Two comments on the Question:
1- We have a policy that no outside computer can be hooked to our network. You seem to open many doors that could turn out to be problems by hooking up non-company computers to your network.
2- Is XP intended to be used by the high end multi-system type user? I was under the impression that 98->ME->XP and
NT->W2K was the path and that XP wanted to take a step up toward W2K - but was not as capable as W2K. I would think a consultant would have a more robust OS.
3- If the consultant then did have a SoA OS, I would be really careful about letting them hook-up to my office network.
Having said all of that, if you had a wireless access point and a PCMCIA card that the consultant/visitor could use, then they should be able to hook up instantly when they arrive - after you set it up with them for the first time.
Hope this helps.
XP Profession is the replacement for W2K Pro

Theres a simple fix for this.

Create a username / password on both domains with the same credentials.

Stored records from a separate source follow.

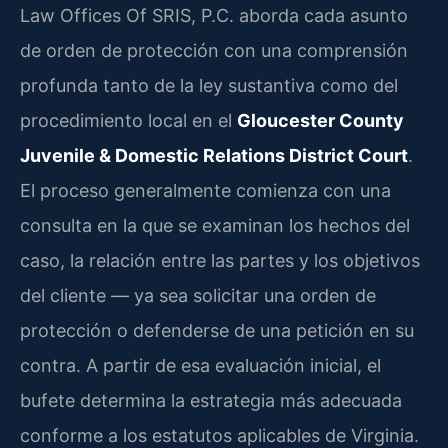
Law Offices Of SRIS, P.C. aborda cada asunto
de orden de protección con una comprensión
profunda tanto de la ley sustantiva como del
procedimiento local en el
Gloucester County
Juvenile & Domestic Relations District Court
.
El proceso generalmente comienza con una
consulta en la que se examinan los hechos del
caso, la relación entre las partes y los objetivos
del cliente — ya sea solicitar una orden de
protección o defenderse de una petición en su
contra. A partir de esa evaluación inicial, el
bufete determina la estrategia más adecuada
conforme a los estatutos aplicables de Virginia.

ie domain1\user1   password=password
   domain2\user1   password=password

Make the assumption domain1 is the main domain which is used more often.

When the user comes to domain2 tell them to continue logging in to domain1 as per normal. The computer will detect domain1 is not available and login with cached credentials. These credentials will be used when attempting to make connections to domain2. IE once logged into domain2 with user1 on domain1 you then map a drive it will use the account information which is cached from domain1 and automatically connect to your domain.

This is the easiest solution for the user slightly messy on the administrators behalf but hey thats your job. You must remember to keep the passwords synced or it will fail.

Note: you do not have to be a member of a domain to access domain resources. you simply need a domain username and password which is the same as a domain account.